Sure, America isn’t perfect, but neither is Japan or any other country! In my opinion, Mitt and Paul come much closer to who I think we’re all about than does our current president, who seems only to want to restructure America into the kind of countries America has been bailing out financially and who our military has been protecting from the bad guys for the past 70-80 years! My vote is for Mitt and Paul!
Hi Jason,
You’ve chosen to live in Japan. Does your chosen country have a more fiscally responsible, entrepreneurial friendly, yet socially responsible government? Does it promote new ideas and businesses in order to grow its economy, have a fair tax system that is fair to its industries and to ordinary citizens, have a universal healthcare system and offer a secure care system for its elderly, and so on.
We in the US need to pay for what we want and what we get (SS, Medicare, civic and social services, EDUCATION! etc.), which is probably all of the above, more or less. This may make us financially not as well off but will make us immeasurably happier and increase our well being. We’ve been hoodwinked by our big industries/businesses into thinking flash makes us happy — cf the craze for Apple products. Ah well . . .
Seriously, has Japan solved any of our (US) fiscal problems or does it just have its own set of different ones? We do need more comparative studies of economies to get ourselves out of the mess we’re in. Hopefully we won’t spread our own failing ideologies, e.g., the get-rich ideology presented in rainbow colors to our ordinary naive citizenry by the relentless greed of our largest companies and financial institutions.
We just need to fixate on what creates well being.
Four more years of O will ruin this economy/country!
You seem to think there is not much difference between a Romney/Ryan administration and a Marxist guy who is deliberately trying to make this country into a third world, Somalia/Greece-like place.
If that is your position, there is something very wrong with your thinking.
With Romney/Ryan you get two guys who want to save the country/economy/pension funds/Social Security/Medicare. etc. by gradually reducing the deficit, gradually reducing spending, eliminating crony capitalism (Solindra, et al.) and growing the economy with good economic policy…not more Socialism/Marxism.
There is a very clear choice here. There is a huge difference between the two parties in terms of the future direction of the country.

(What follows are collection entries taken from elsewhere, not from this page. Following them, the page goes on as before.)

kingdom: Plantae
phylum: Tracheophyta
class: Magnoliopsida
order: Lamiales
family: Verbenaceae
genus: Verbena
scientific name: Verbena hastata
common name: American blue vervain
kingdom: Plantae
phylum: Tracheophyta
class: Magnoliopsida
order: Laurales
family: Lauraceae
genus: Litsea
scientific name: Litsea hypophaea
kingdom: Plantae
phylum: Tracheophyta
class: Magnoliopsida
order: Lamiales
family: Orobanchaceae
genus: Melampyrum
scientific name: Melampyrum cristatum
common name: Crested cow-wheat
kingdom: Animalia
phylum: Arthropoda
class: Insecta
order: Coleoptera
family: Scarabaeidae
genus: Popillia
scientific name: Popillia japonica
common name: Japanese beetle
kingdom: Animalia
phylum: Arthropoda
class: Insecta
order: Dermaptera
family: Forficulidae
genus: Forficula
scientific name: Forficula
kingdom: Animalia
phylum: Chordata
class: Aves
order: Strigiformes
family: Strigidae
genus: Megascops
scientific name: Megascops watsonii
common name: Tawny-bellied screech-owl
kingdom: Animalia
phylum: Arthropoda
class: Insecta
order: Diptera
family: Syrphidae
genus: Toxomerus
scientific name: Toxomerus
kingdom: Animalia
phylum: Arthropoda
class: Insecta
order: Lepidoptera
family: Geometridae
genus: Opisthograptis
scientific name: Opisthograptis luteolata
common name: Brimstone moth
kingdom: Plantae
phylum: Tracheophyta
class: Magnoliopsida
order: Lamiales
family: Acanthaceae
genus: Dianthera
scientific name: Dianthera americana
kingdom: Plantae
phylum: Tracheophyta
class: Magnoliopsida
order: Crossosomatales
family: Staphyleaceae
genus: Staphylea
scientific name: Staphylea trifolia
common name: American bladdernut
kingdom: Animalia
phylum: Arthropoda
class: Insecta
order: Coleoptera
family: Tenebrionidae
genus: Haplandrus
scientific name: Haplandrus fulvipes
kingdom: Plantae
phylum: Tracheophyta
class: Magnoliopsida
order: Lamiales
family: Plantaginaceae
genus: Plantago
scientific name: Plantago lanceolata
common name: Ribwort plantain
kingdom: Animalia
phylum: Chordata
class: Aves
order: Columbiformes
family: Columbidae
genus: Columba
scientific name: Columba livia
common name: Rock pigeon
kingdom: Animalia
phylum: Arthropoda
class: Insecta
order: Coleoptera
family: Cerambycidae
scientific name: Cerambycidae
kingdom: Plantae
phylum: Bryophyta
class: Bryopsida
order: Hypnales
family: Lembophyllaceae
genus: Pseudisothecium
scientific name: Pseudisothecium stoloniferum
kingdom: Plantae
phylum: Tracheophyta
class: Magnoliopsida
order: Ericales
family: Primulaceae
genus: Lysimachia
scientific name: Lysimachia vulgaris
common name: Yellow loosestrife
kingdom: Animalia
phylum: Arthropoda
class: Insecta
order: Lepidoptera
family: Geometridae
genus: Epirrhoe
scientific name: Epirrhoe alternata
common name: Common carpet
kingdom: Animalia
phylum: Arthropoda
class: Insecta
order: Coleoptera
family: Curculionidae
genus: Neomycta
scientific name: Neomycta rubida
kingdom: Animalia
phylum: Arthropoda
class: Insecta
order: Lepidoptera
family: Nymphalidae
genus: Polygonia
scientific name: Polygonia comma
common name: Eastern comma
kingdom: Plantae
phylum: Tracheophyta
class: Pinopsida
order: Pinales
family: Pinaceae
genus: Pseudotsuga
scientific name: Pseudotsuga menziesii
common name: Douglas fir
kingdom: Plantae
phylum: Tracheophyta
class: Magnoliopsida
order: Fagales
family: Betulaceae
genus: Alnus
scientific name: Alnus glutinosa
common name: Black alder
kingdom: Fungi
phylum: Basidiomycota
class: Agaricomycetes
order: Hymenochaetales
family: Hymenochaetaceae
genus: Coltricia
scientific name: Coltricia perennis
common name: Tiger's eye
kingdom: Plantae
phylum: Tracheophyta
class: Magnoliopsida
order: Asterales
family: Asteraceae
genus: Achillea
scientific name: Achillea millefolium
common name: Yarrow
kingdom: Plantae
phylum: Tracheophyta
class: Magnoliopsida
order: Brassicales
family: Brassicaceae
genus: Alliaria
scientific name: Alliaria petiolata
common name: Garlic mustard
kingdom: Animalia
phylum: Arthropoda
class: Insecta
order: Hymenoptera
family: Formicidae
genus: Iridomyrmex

You need to stop trying to be politically correct and just call the O administration exactly what it is.
For those who would like to get a handle on all elections and the electorate, I highly recommend Cheryl Mendelson’s book The Good Life: The Moral Individual in an Antimoral World.
It is not a long work, but it articulates the sense of morality I have long found inexpressible. And since Mendelson locates her morality at the heart of the American democracy, culture, and identity, her book could not be more timely.
I hadn’t heard of this book before. Here’s its description:
Care to square your statement “Should President Obama remain in office and the atrocious debt trajectory remain firmly in place, the current blue funk will continue unabated” – which I assume refers to the market – with the chart from Money magazine, March 2012 issue – page 20 “Inauguration Implications” – showing that historically the average S&P return drops 6.5% for the first year in office if a Republican succeeds a Democrat – but rises an average of 9.1% if a Democrat is reelected President? Do you think it’s going to be different this time?
It’s true, Lyn, that Democrats have been better for stocks, but I was referring to the blue funk of gloomy economic data, including consumer confidence, doubt about the future, and so on, which I follow each Sunday in the letter.